Colorado, Montana, and Nevada already had drawn a legislative line at viability; Arizona had done so at 15 weeks. Although moving the line for permissible abortions from 15 weeks to viability might appear significant, the CDC data show that a 15-week ban still allows 94% of abortions.

The most dramatic change occurred in Missouri, which legislatively bans abortion from conception. A slim majority of voters (52%) approved amending the state Constitution to remove this ban and allow abortions up to viability.

In Florida, 57% of voters supported Amendment 4, which also would have prohibited any abortion limitations before viability. Florida, however, is one of the few states that requires 60% of voters to amend their constitution. The measure would have passed under a simple majority threshold, a dramatic change from the current six-week legislative ban.

Maryland currently has no gestational limit on abortion and, therefore, voters adopting a constitutional provision protecting “reproductive freedom” didn’t change the overall legality of abortion there. Similarly, New York voters adopted a broad constitutional provision protecting women from unequal treatment based on “reproductive health care and autonomy.” This shift effectively legalizes 100% rather than 99% of abortions in New York state.

Voters in Nebraska approved a ballot measure that will allow abortion only in the first trimester, but Nebraska already allows first-trimester abortions. Nebraskans rejected a separate proposal to protect “a fundamental right to abortion until fetal viability.”

The margin for both ballot measures, however, was narrow: 55% voted to restrict abortion to the first trimester but 49% voted to allow the 99% of abortions that occur before viability.

Finally, 60% of South Dakota voters rejected adding protection for abortion to the state Constitution.
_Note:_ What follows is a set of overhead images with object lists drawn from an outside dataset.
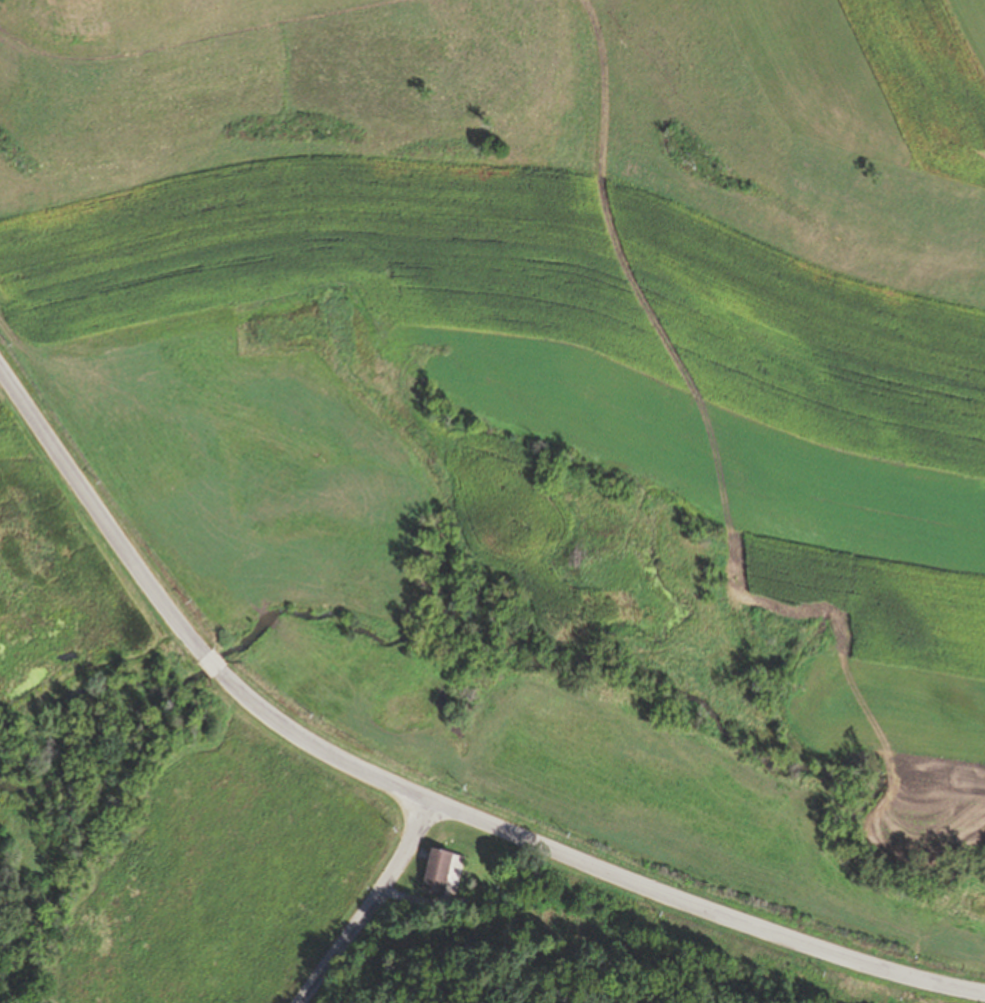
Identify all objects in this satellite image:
road: (99, 511)
road: (213, 663)
road: (589, 863)
building: (438, 873)
road: (411, 900)
road: (370, 904)
building: (462, 905)

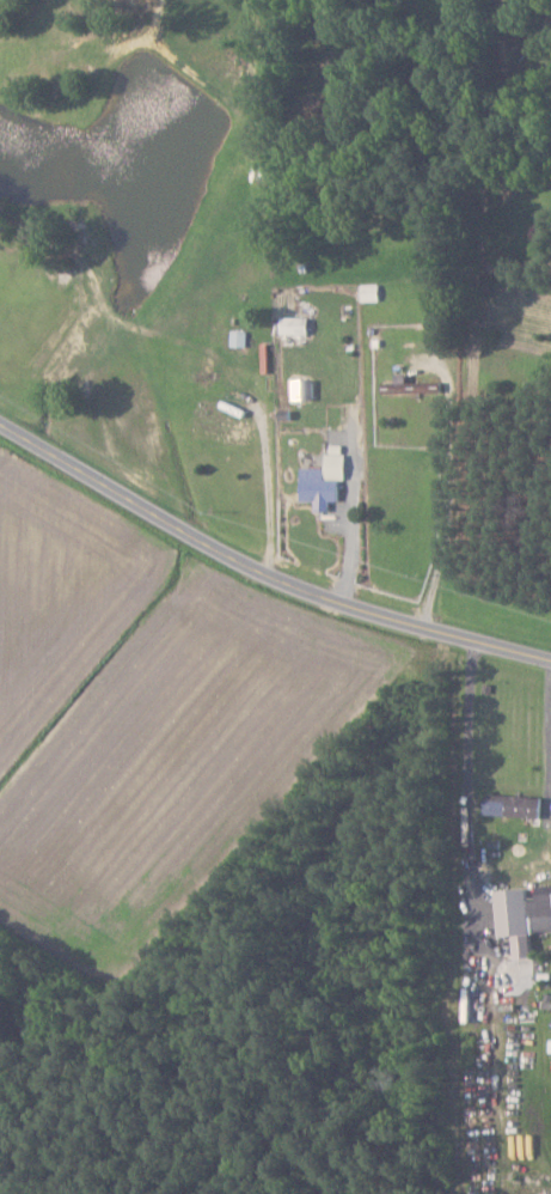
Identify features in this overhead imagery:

This proposal would have established different standards for restrictions on abortion during different periods of pregnancy, a complicated approach that the Supreme Court had imposed in Roe v. Wade but abandoned because it is unworkable.

These results for the state ballot measures give abortion advocates cause to celebrate. The percentage of voters supporting the measure on Election Day, for example, exceeded preelection polling by four percentage points in Arizona, five points in Nebraska, six points in Colorado, and 11 points in Florida. The result matched polling in Maryland and Missouri.

Even in Montana, where polling overestimated support, voters still approved the abortion measure. And even in states with pro-life legislatures, such as Missouri and Nebraska, voters chose to protect the right to abortion during all or part of pregnancy in the constitution, the state’s fundamental law.

The pro-life movement always has known that its goal must be to achieve a life-affirming culture. These results show how much work still needs to be done.